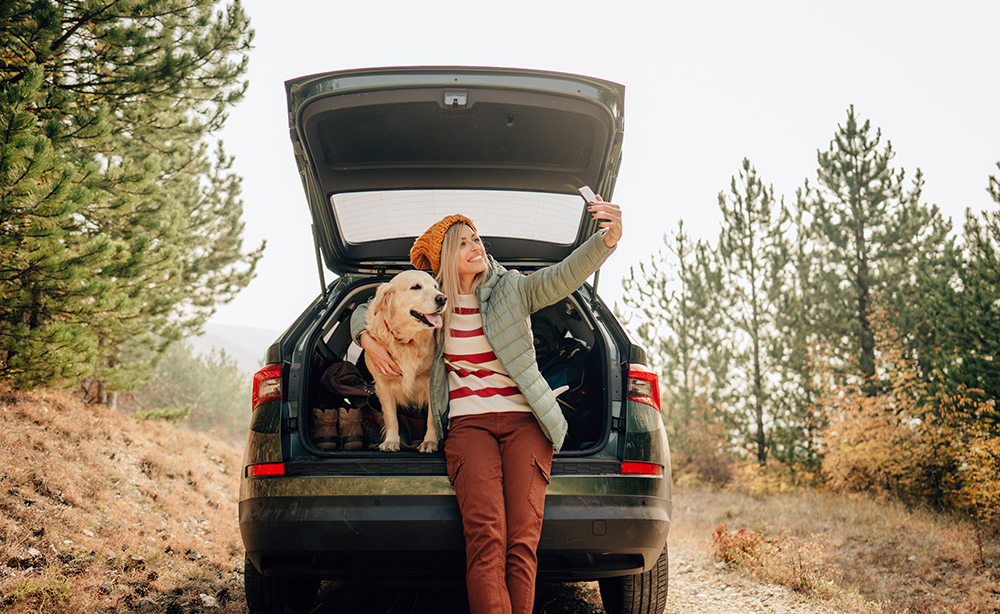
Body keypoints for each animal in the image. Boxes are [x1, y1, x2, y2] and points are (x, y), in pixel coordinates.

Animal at [366, 272, 448, 454]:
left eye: (435, 286)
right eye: (416, 287)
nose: (443, 298)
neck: (407, 340)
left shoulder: (431, 382)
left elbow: (432, 418)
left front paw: (429, 442)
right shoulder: (383, 384)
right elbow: (391, 417)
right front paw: (391, 441)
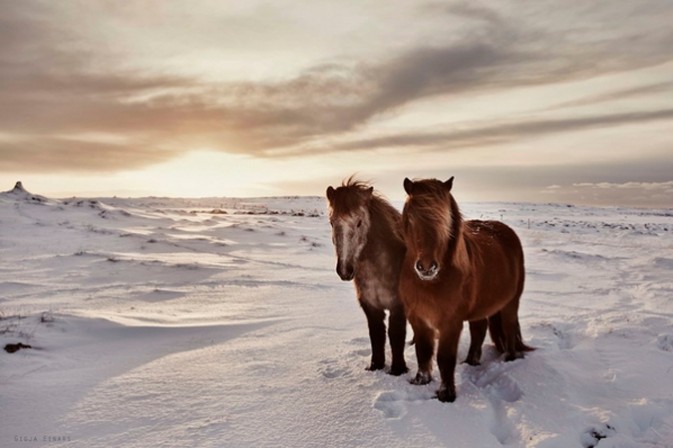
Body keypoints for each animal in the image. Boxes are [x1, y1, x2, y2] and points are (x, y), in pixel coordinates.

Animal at [326, 177, 410, 376]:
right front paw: (376, 366)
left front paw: (398, 370)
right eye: (332, 222)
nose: (345, 270)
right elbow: (376, 334)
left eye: (359, 222)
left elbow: (396, 335)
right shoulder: (371, 307)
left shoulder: (398, 306)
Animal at [396, 178, 532, 402]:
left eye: (445, 221)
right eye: (411, 218)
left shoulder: (450, 323)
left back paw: (510, 359)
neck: (430, 283)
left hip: (511, 303)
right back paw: (471, 362)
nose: (426, 267)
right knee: (479, 330)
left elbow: (444, 357)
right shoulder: (417, 318)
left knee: (509, 329)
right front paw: (420, 381)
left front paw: (446, 395)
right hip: (482, 308)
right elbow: (423, 351)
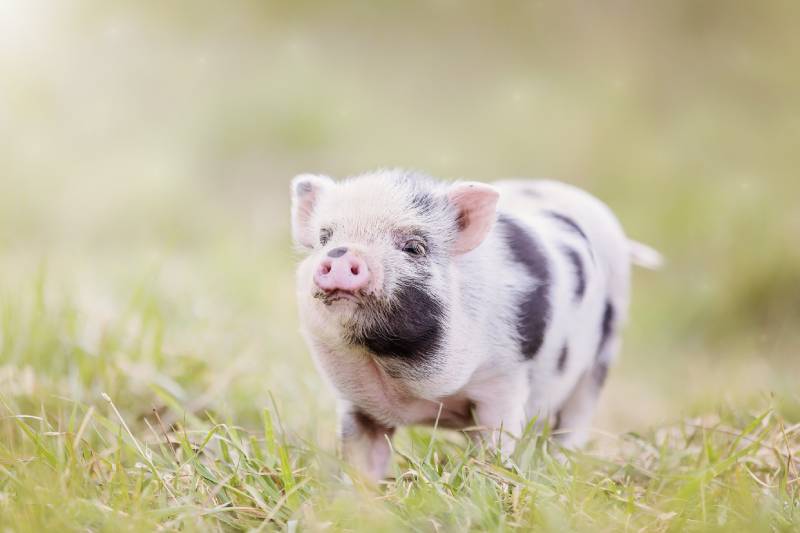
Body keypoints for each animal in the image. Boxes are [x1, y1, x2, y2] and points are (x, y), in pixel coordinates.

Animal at [291, 169, 661, 481]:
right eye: (325, 238)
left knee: (575, 421)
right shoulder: (357, 402)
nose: (341, 255)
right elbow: (361, 459)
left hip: (602, 356)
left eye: (414, 247)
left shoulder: (504, 380)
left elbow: (497, 441)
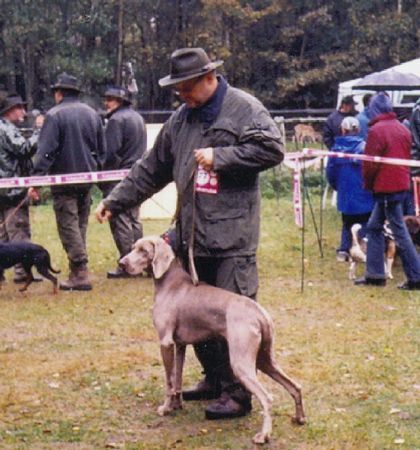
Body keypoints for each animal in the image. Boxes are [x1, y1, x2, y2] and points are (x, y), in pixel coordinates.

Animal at [120, 236, 306, 442]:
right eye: (133, 248)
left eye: (144, 251)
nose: (121, 263)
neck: (170, 282)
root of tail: (259, 312)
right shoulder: (180, 345)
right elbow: (178, 379)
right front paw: (177, 405)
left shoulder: (165, 342)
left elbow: (169, 381)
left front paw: (165, 408)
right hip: (264, 359)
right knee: (295, 386)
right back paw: (299, 418)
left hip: (241, 362)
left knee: (267, 397)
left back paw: (263, 435)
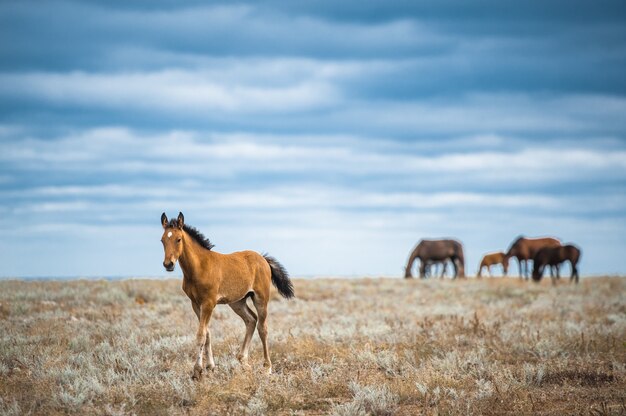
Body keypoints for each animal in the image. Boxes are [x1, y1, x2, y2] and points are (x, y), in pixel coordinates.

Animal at [157, 213, 292, 378]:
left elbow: (201, 335)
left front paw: (197, 371)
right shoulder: (195, 304)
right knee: (251, 320)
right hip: (237, 302)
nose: (168, 264)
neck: (199, 267)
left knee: (262, 327)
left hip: (261, 298)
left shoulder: (208, 303)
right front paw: (210, 367)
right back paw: (243, 361)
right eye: (162, 240)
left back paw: (267, 367)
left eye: (178, 239)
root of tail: (263, 258)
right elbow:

· · ·

Pictures excluded, output exactly the line that contains "left back paw: (263, 435)" and every line after it to the end of the data above.

left back paw: (263, 435)
Body keypoints for each animal in the image. Boxes are [x1, y1, x2, y2] and points are (x, y), in pixel coordinates.

Animal at [157, 213, 292, 378]:
left elbow: (201, 335)
left front paw: (197, 371)
right shoulder: (195, 304)
right knee: (251, 320)
right hip: (237, 302)
nose: (168, 264)
neck: (199, 267)
left knee: (262, 327)
left hip: (261, 298)
left shoulder: (208, 303)
right front paw: (210, 367)
right back paw: (243, 361)
right eye: (162, 240)
left back paw: (267, 367)
left eye: (178, 239)
root of tail: (263, 258)
right elbow:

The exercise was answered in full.